Personally, I prefer the PDF versions, but this could be very useful on a phone.
I always have trouble reading papers on Kindle, as the screen is small. panning and zooming are also painful as the device is slow.
I kinda hope papers can be turned into single column (more kindle friendly.)
I guess I could probably solve this with a custom stylesheet, though.
Shameless plug: I made an Android app for arXiv if anyone wants something simple to search articles on mobile. Graduating soon so if you try and enjoy it, any positive (but honest) views help the looming job search ;)
Edit to clarify: If people want to use or develop a broken sort-of-PDF viewer, that’s fine. However, if someone searches for a paper of mine, I would like them to only find the version where I at least had a chance to see that it renders correctly and is complete. In particular, I do not want to be "responsible" for broken rendering on random third-party websites. This website actually operating illegally does not make me more inclined to support it.
Sounds a lot more positive and might get better results than being as adversarial and negative (imo) as the original comment?
If you want us to remove your paper and just point at the PDF, we're happy to do so. My email's in my profile if you don't want to post the broken render here!
I also don’t want to keep tabs on every arXiv rehoster and inform them manually by e-mail every time a new paper goes up.
May I ask why this was not done together with the arXiv itself? I.e. have the infrastructure run there, let authors check the HTML render at the same time as the PDF render and then, if the author thinks they look ok, have them show directly on the abstracts page? This would even avoid all your license problems, as the arXiv already has the corresponding license!
 I got the impression it was a French site
 just guessing where you live
Longer version: it's illegal only if a license is required, which is a matter of the copyright law of the jurisdiction relevant to the act. In the US, that question may turn on things like fair use analysis, which can be tricky.
Could you clarify why you think that this site does not require a valid license to re-host and re-compile papers?
Time-shifting is one of many examples of where copying a whole work was found to be fair use; the idea that fair use applies only to citations is very, very wrong.
Fair use is extremely precedent dependent (and very hard to predict without clear applicable precedent) because the statute law gives only factors to weigh in the analysis.
> Could you clarify why you think that this site does not require a valid license to re-host and re-compile papers?
I didn't state an opinion on that; I said that, because it skips the question of whether license is required, the blanket statement that rehosting without a valid license is “clearly illegal” is inaccurate and overbroad.

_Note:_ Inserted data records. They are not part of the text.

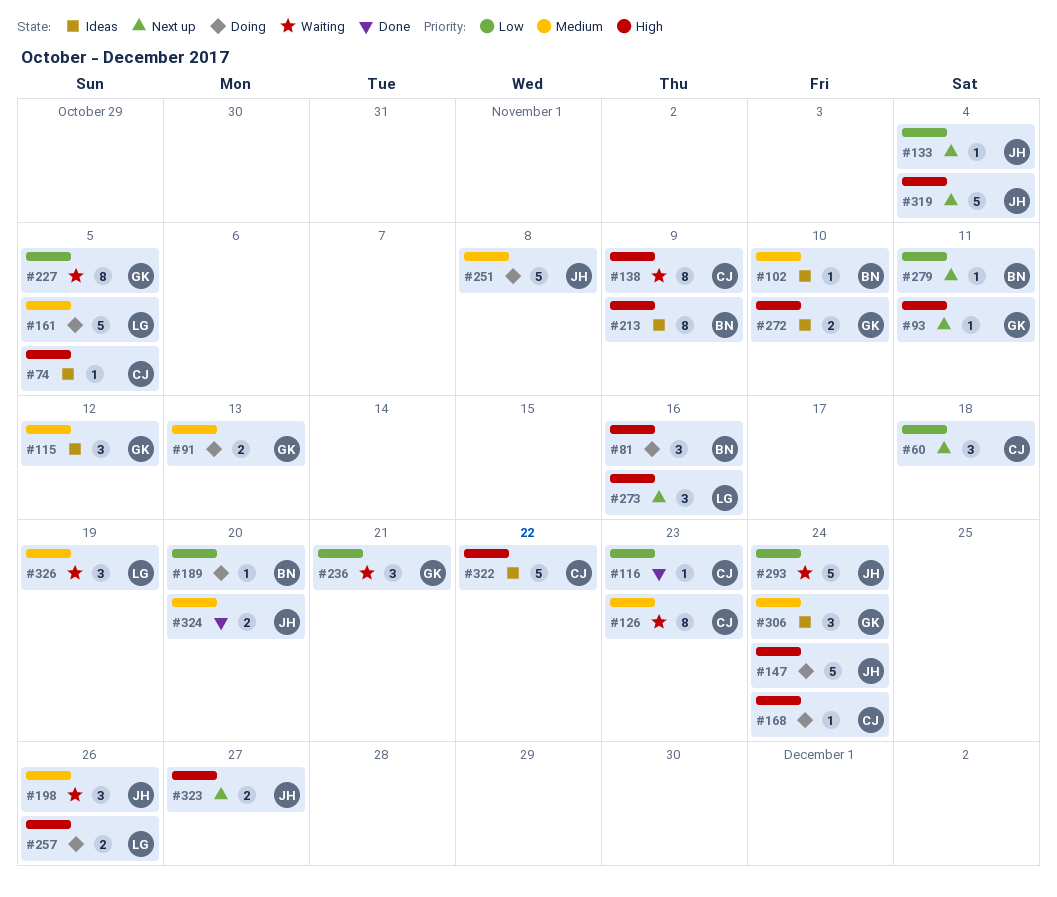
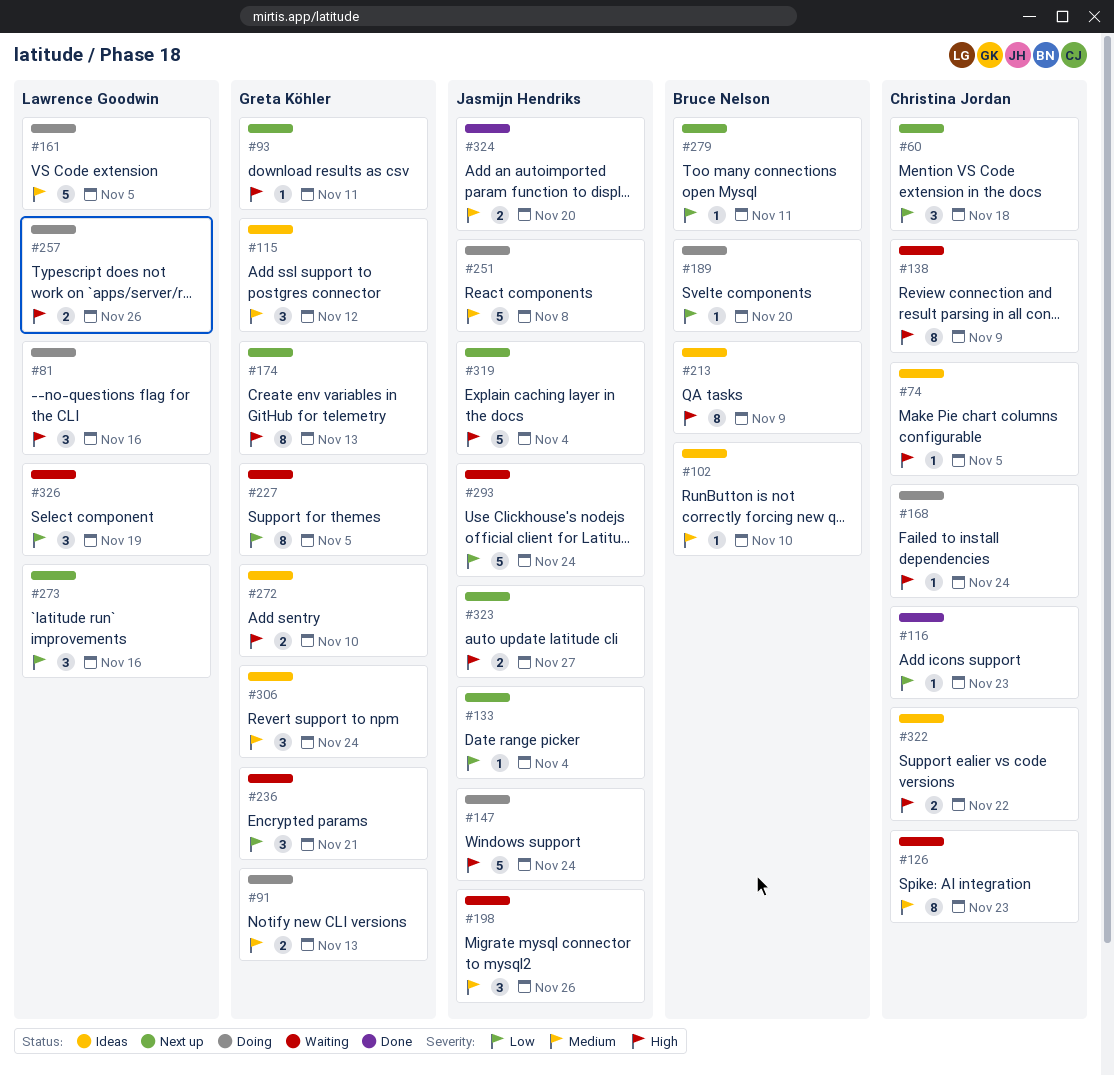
#81, owner: Bruce Nelson -> Lawrence Goodwin
#174: none -> present
#273, priority: High -> Low
#322, estimate: 5 -> 2
#326, priority: Medium -> Low

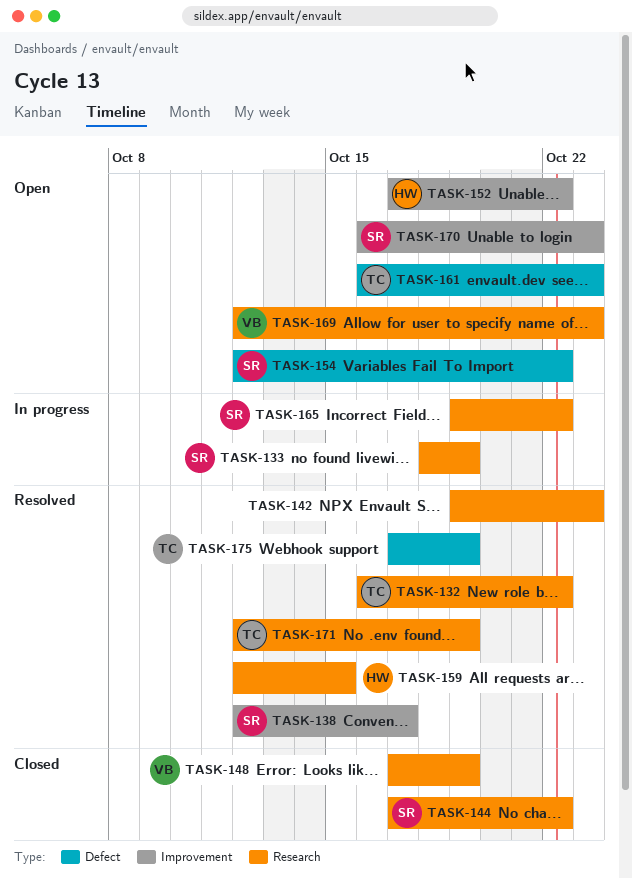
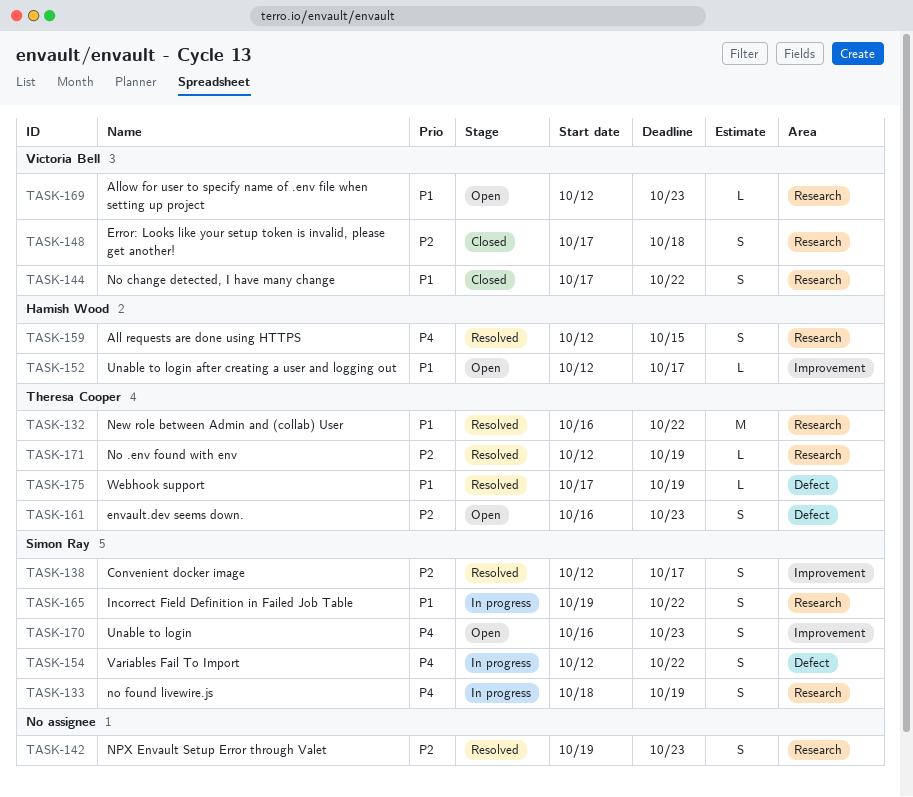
TASK-144, owner: Simon Ray -> Victoria Bell
TASK-148, due: Oct 19 -> Oct 18
TASK-152, start: Oct 17 -> Oct 12
TASK-152, due: Oct 22 -> Oct 17
TASK-154, status: Open -> In progress

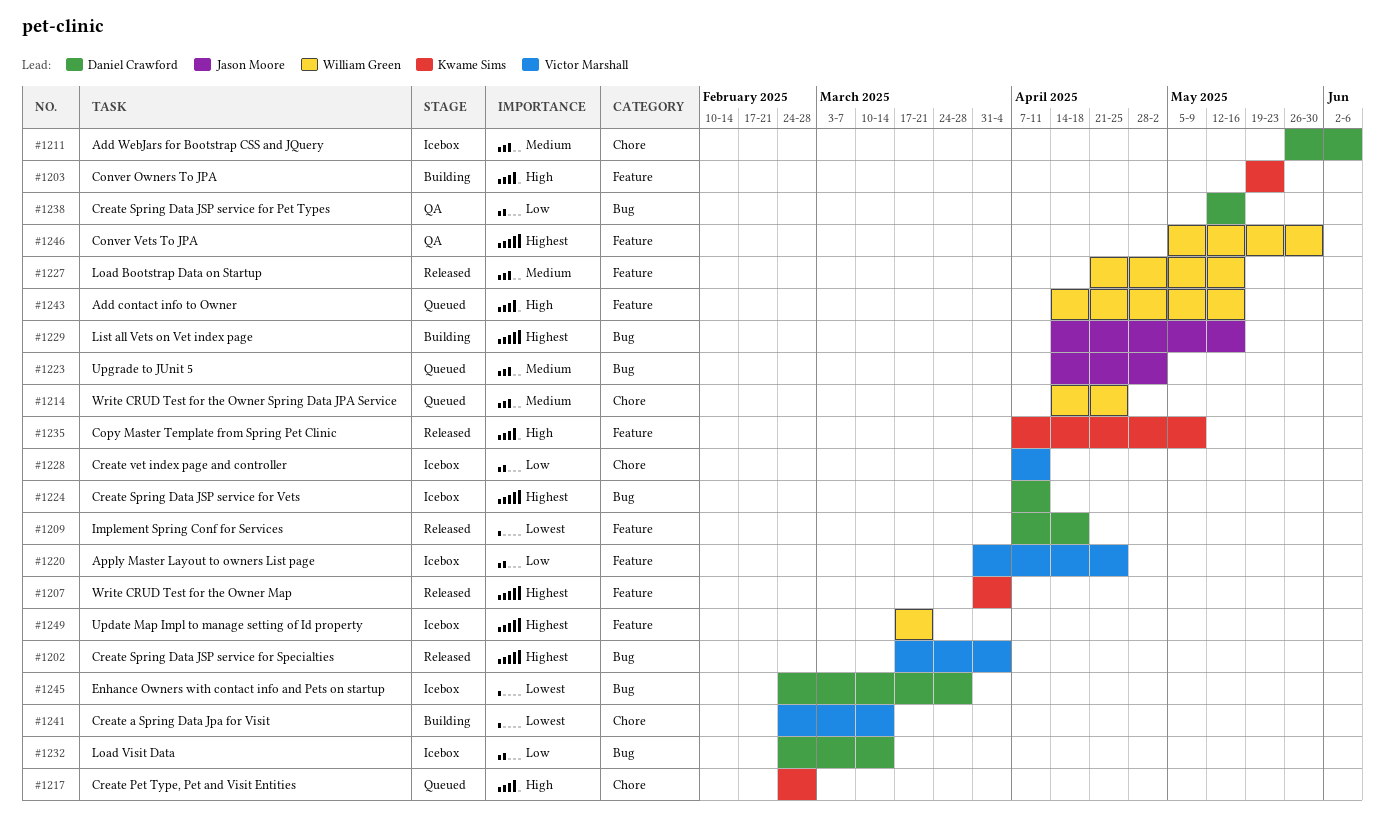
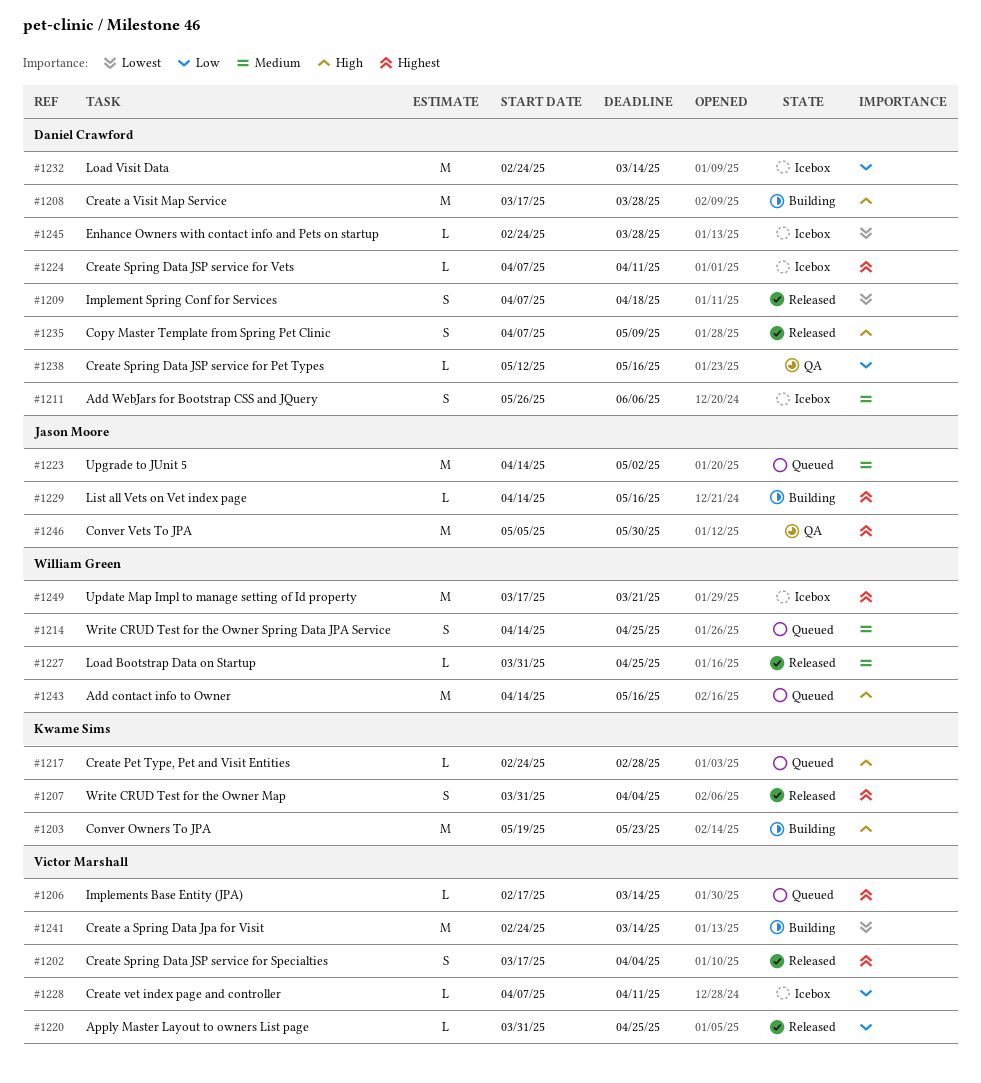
#1206: none -> present
#1208: none -> present
#1220, status: Icebox -> Released
#1227, start: Apr 21 -> Mar 31
#1227, due: May 16 -> Apr 25
#1235, owner: Kwame Sims -> Daniel Crawford
#1246, owner: William Green -> Jason Moore

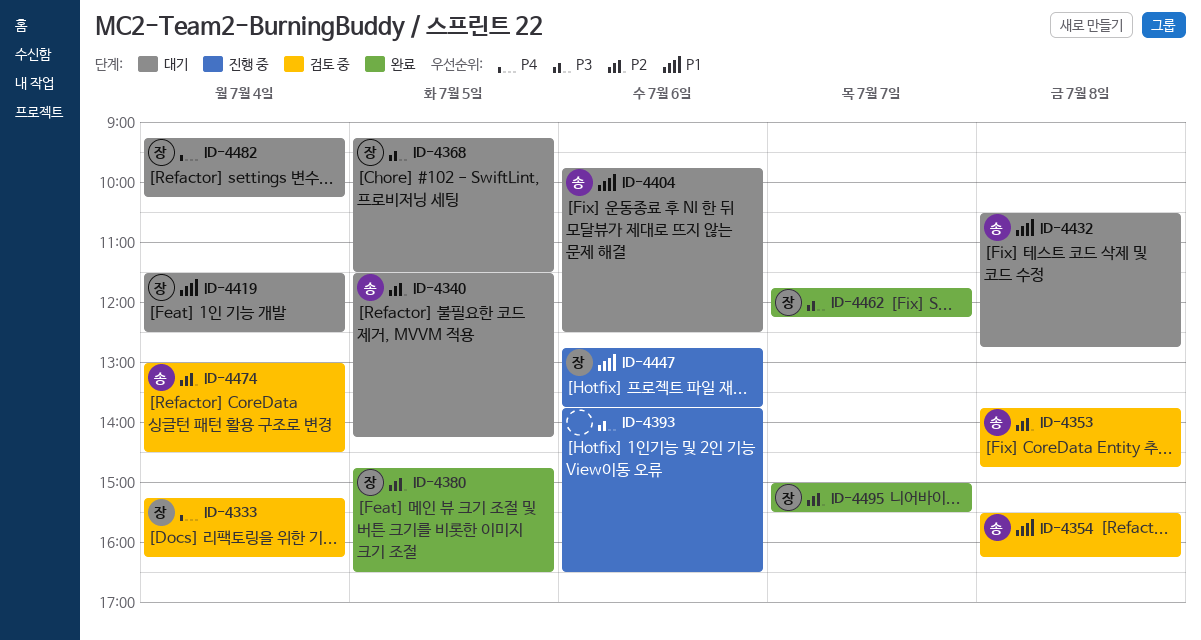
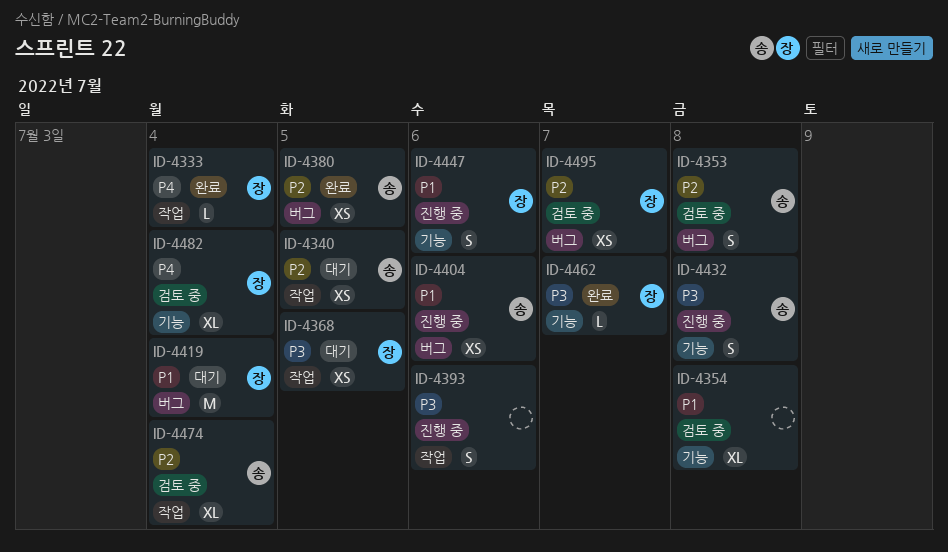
ID-4333, status: 검토 중 -> 완료
ID-4354, owner: 송 -> none
ID-4380, owner: 장 -> 송
ID-4404, status: 대기 -> 진행 중
ID-4432, status: 대기 -> 진행 중
ID-4432, priority: P1 -> P3
ID-4482, status: 대기 -> 검토 중
ID-4495, status: 완료 -> 검토 중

A Native android or iOS tablet app would be neat to track your papers etc.
HTML is better read, smaller, faster, has more formatting options, and can have all contained in a single file.
Seriously, stop creating PDFs.
I agree that maybe layouting based on physical paper is maybe not ultimately necessary, but it gives the reader a familiar structure. The way the advertised web site is transferring the papers into a long scrolling list of text ... I find it rather disorienting and unstructured. Text that is split up into "pages" (whatever size they are in the end) somehow helps break up the reading flow.
In the end it remains to be shown that the gain from having academic papers not typeset in PDF outweighs the hassle of having to deal with non-standardized ways of rendering properly formatted text on websites (thinks like MathJax etc. do not support everything that is available in full LaTeX etc.).
What I don't understand is why I got at least 2 downvotes. These days I'm getting downvotes for every opinion I express on HN. It's very annoying.
But anyway, in the context of the discussion about this webpage/project, it's not relevant to ask why these PDFs exist. They do, and the scientific community is nowhere near a transition away from them. So bfirsh is trying to find a solution to consume those existing PDFs.
So think as not getting downvoted for expressing your opinion, but more for not contributing to the discussion about this particular project.